Grant Gillett, a deputy sheriff in Andrew County, Missouri, said Parcells told them he was a doctor — a pathologist specifically — when he walked into the funeral home to do the Forrester autopsy.  Dustin Jeffers, who was also a deputy at the time, said Parcells identified himself as a doctor. The Andrew County Sheriff’s Office incident report refers to him as “Pathologist Shawn Parcells” and “Dr. Shawn Parcells, Pathologist.”

“If they want to think I’m a doctor, that’s their issue,” Parcells said, “…If they want to think I’m a physician, then more power to them.”

Certified pathologists are concerned that a man who has no formal education is testifying in court cases, which could ultimately result in wrongful convictions.

“I would certainly say questions should be raised about any case in which he has a part,” said Mary Case, the chief medical examiner for St. Louis County.
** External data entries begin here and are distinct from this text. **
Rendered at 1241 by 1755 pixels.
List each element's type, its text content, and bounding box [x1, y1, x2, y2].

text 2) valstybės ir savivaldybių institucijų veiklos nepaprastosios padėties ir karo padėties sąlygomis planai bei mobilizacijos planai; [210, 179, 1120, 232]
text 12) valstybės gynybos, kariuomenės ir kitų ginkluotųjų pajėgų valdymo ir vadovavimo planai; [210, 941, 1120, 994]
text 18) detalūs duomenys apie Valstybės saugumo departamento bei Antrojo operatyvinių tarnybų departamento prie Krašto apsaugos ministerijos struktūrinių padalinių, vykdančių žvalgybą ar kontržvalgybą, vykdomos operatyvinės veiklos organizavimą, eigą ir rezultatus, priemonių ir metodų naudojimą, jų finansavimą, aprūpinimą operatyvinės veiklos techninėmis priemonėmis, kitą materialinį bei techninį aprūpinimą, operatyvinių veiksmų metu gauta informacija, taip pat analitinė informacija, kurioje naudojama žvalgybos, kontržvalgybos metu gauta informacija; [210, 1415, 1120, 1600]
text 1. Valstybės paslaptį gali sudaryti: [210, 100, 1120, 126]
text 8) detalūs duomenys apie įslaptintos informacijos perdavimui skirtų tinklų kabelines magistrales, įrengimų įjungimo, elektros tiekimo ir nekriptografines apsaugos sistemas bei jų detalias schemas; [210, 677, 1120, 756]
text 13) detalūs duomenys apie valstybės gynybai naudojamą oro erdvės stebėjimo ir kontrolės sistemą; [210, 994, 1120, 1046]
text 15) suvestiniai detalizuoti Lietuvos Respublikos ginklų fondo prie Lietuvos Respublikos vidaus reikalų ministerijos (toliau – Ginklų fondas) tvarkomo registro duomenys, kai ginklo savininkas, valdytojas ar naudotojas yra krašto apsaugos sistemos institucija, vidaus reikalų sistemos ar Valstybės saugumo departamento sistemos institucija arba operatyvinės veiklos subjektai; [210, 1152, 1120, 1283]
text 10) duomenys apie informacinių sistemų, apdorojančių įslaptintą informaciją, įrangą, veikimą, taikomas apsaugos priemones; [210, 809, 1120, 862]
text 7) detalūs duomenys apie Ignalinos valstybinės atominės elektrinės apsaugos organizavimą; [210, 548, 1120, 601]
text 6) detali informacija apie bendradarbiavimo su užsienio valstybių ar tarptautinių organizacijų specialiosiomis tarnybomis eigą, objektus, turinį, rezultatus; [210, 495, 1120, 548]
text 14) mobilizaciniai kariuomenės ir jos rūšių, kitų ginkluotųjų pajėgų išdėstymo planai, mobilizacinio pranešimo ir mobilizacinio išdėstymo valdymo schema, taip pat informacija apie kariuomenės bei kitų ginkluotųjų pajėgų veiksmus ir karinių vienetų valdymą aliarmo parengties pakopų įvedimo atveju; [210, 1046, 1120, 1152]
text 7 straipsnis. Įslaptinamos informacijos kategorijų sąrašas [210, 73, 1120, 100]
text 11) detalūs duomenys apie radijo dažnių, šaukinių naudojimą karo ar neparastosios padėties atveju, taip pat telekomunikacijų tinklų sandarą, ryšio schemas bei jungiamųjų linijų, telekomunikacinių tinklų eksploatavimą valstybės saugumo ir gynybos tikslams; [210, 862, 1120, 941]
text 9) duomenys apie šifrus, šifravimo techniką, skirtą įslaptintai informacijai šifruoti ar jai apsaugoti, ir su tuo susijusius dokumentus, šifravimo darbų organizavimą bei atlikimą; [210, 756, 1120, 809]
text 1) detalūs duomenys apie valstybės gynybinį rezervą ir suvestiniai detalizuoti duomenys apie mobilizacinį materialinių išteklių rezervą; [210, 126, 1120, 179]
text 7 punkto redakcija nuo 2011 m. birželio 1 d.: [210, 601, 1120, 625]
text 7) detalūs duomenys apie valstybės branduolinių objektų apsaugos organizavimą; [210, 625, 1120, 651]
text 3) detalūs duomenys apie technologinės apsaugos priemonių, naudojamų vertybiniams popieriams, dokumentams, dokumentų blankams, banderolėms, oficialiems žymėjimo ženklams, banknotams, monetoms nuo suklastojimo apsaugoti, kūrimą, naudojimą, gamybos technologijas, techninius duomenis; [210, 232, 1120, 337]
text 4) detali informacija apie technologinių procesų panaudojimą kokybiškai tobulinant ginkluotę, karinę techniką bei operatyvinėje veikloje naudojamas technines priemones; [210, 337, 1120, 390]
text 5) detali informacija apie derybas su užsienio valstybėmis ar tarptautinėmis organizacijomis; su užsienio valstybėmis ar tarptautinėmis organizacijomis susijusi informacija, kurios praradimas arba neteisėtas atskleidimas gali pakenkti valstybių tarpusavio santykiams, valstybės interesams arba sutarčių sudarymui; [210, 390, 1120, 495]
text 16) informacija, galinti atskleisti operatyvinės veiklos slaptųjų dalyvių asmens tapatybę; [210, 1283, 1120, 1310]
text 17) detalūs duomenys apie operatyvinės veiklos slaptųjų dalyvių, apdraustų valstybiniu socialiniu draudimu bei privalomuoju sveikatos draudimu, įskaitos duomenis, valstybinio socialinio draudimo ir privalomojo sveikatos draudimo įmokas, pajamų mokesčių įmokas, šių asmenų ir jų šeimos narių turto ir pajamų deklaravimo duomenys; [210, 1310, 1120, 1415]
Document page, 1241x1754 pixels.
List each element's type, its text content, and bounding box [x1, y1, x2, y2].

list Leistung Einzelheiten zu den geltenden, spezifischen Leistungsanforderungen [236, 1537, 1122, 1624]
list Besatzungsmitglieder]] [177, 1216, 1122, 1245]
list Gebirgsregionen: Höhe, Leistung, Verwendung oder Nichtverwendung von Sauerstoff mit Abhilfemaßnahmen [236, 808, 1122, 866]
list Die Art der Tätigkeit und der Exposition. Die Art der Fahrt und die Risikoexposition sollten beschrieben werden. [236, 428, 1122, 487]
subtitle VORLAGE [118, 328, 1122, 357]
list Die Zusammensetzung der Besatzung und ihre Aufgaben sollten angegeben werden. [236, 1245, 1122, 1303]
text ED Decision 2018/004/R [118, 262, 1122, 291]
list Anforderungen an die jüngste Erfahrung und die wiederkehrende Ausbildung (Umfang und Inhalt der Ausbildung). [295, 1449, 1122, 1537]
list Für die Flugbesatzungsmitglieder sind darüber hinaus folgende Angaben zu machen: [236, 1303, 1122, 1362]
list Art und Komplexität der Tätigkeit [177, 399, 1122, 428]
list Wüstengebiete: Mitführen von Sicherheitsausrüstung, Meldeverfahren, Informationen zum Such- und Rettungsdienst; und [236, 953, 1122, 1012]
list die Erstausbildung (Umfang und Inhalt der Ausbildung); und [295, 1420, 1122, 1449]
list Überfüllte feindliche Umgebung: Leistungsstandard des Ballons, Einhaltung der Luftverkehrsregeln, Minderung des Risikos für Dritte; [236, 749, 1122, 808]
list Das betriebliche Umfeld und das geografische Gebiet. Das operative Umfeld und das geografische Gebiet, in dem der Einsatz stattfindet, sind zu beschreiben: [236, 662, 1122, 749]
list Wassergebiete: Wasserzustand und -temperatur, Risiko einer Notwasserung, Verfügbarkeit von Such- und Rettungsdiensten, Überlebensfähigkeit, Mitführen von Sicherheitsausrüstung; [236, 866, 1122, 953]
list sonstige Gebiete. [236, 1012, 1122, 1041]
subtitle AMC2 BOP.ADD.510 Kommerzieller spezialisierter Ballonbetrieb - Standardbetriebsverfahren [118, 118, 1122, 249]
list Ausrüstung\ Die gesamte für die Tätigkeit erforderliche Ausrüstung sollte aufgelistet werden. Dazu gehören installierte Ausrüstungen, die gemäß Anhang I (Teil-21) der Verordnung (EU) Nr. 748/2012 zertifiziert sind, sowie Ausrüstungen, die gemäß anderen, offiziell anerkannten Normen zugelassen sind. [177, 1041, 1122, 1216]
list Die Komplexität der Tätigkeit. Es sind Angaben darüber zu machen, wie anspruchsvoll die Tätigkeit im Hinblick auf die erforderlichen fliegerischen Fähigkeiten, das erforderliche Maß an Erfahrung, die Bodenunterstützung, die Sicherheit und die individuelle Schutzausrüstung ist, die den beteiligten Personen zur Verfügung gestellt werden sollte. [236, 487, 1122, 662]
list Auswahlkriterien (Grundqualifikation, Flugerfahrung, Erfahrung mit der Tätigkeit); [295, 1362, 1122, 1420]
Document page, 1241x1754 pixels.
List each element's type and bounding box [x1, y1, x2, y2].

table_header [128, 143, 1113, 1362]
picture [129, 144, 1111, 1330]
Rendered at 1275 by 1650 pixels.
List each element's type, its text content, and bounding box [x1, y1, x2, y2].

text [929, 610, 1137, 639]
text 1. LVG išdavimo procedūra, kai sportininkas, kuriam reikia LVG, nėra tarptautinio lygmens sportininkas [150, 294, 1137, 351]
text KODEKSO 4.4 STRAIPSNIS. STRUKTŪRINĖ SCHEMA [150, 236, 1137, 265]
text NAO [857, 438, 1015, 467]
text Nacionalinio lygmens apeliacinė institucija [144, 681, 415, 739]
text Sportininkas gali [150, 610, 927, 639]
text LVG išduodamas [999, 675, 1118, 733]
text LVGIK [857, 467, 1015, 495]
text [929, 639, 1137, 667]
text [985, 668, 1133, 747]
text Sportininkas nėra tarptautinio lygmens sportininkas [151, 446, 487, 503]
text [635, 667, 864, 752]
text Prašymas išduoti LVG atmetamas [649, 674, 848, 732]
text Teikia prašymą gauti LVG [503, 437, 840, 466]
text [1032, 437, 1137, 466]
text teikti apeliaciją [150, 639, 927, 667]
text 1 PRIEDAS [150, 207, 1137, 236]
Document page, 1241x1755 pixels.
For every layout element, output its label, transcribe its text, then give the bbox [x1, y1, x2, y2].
Judy Walker sued Parcells after she paid him $1,250 in 2011 to find out the cause of her husband’s dementia.  She said that he was supposed to remove her husband’s brain and send it to Harvard Medical School for testing, but he did not do that.  Her lawyer, Michael Hodges, said about three years later — after the lawsuit was filed — she received a report from a doctor in New York.  Shockingly, Parcells while taking a deposition in the civil case actually slid a bucket containing a brain across the table to Hodges.  Hodges said he isn’t sure that brain belongs to Michael Doris, Walker’s husband, or if it’s real.

Walker believes her husband’s brain has been “lost or destroyed,” but Parcells says that was his brain and he brought it to the deposition to return it to her.

This isn’t the first time concerns over Parcells have been brought up.  Missouri prosecutors and coroners complained that Parcells was performing unsupervised forensic autopsies without qualifications back in early 2013.

Radley Balko of the Washington Post put it best, “here was someone quoted authoritatively in newspapers across the country as a forensic pathologist, who was being proclaimed as a medical expert on cable news show after cable news show…now admitting he “need[ed] to get more credentials” — and pondering that perhaps he’ll go to medical school…someday. And he continued to appear on cable news after [that].  How does this happen?…Cable news is more about stoking biases and inflaming partisans than about informing viewers.”